According to http://docs.nvidia.com/cuda/parallel-thread-execution/index.html#extended-precision-arithmetic-instructions-madc , since madc is an instruction that’s defined only from compute capability 2.0, and it since it appears that somes “defs/uses” are not defined in PTX, that would explain my problem.

Apart from trying to look into the generated PTX code (which I actually did without much success), I don’t see what I can do…

how are you building? can you provide the full project?

did you try to run the optix sample code? maybe modify one example and add your calls. i mean, it’s working on my sm_21 device, why wouldn’t it on your almighty titan work.

Hi,

Sorry, I was out of my office. Here is a link to the full zipped project :
https://www.dropbox.com/l/Z3AB5QxsKzW2kY9kLNZXfs?
I don’t think it’s linked to the GPU I’m using since what fails is the call to createProgramFromPTXFile. By the way, I just tested this very simple example on a colleague’s computer to get the same problem.

Could you try an tell me what you get ?

Hi HamzaC, to send your zip file to us please write an e-mail to optix-help@nvidia.com and we’ll provide you a place where to upload your trace/project.

Thanks!

Sorry for the long delay HamzaC, I was quite much under stress and then forgot about it.

And I have no good news since unfortunately I couldn’t make it run. I can’t even compare to my running project, because it uses a different build system (CMake) and the Visual Studio Settings look different.

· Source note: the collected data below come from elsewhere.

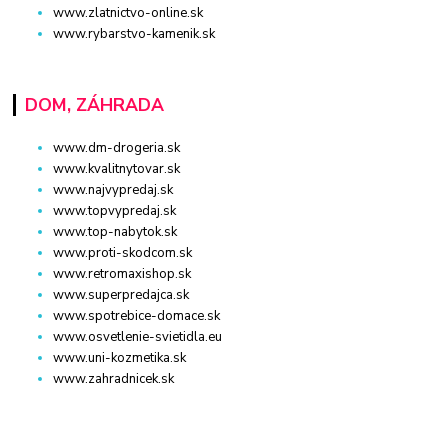
www.zlatnictvo-online.sk
www.rybarstvo-kamenik.sk
DOM, ZÁHRADA
www.dm-drogeria.sk
www.kvalitnytovar.sk
www.najvypredaj.sk
www.topvypredaj.sk
www.top-nabytok.sk
www.proti-skodcom.sk
www.retromaxishop.sk
www.superpredajca.sk
www.spotrebice-domace.sk
www.osvetlenie-svietidla.eu
www.uni-kozmetika.sk
www.zahradnicek.sk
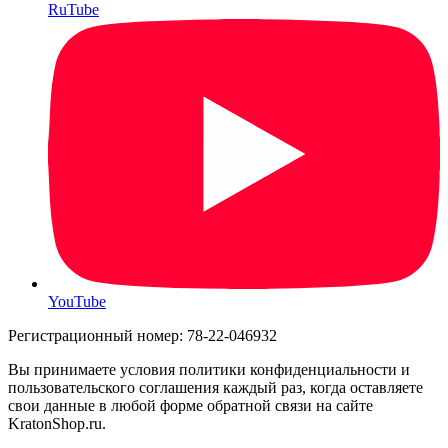
RuTube
YouTube
Регистрационный номер: 78-22-046932
Вы принимаете условия политики конфиденциальности и
пользовательского соглашения каждый раз, когда оставляете
свои данные в любой форме обратной связи на сайте
KratonShop.ru.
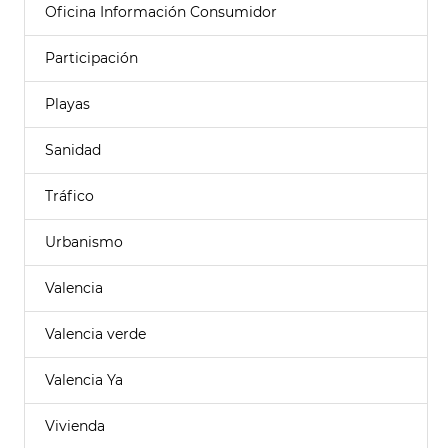
Oficina Información Consumidor
Participación
Playas
Sanidad
Tráfico
Urbanismo
Valencia
Valencia verde
Valencia Ya
Vivienda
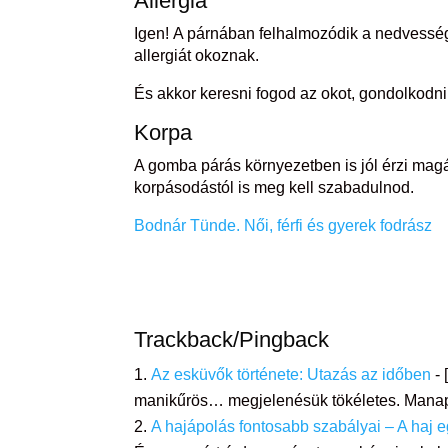
Allergia
Igen! A párnában felhalmozódik a nedvesség,
allergiát okoznak.
És akkor keresni fogod az okot, gondolkodn
Korpa
A gomba párás környezetben is jól érzi magá
korpásodástól is meg kell szabadulnod.
Bodnár Tünde. Női, férfi és gyerek fodrász
Trackback/Pingback
Az esküvők története: Utazás az időben
- 
manikűrös… megjelenésük tökéletes. Manap
A hajápolás fontosabb szabályai – A ha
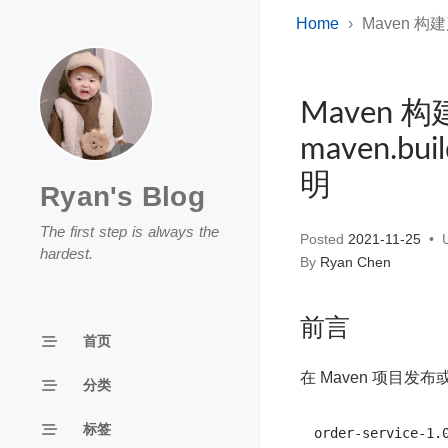
Home
Maven 构建
Maven
maven.bu
明
Ryan's Blog
The first step is always the
Posted
2021-11-25
U
hardest.
By
Ryan Chen
前言
首页
在 Maven 项目
分类
标签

But maybe you should see it as a sign not to use OptiX :P, I had huge problems with it…

Edit (didn’t see the answer by marknv):
Was it possible to resolve the issue with the help of NVIDIA by now?

Hi adamce,

Thanks for trying :)
The problem is half solved. Really using the --fast-math option actually solves the problem. The culprit was Visual Studio: even though --fast-math was set on “True”, it wasn’t adding it to the command line. Manually adding it made the problem disappear.
But it’s equivalent to my solution (using __cosf instead of cosf). I still don’t know why one can’t use the accurate version of cosf inside a PTX program. However, my code works, so for now I’m satisfied.

About using OptiX or not, I read your post on your website (and Mandlebulb generation reminded me so much of an old project of mine!). I have to say that even if I had a lot of trouble debugging my OptiX code until now, using OptiX saved me a lot of time: I’m pretty sure that if I had written my own raytracer, it’d have been slower, buggier and less efficient.
So even though OptiX is sometimes a little bit hard to understand, I really think it’s a very good framework and, depending on what you’re doing, it can be almost essential.

Hi,

did you make any progress on this? I’m getting the exact same error message since I switched to OptiX 3.5.

Thanks

Make sure to really use --use_fast_math when compiling the *.cu files to *.ptx.
OptiX doesn’t handle some of the more involved implementations for trigonometric functions.

BTW, if you’re still on OptiX 3.5.x, version 3.6.0 is available on the download location you received after registering for 3.5. That added support for CUDA 6.0 which includes Maxwell GPUs.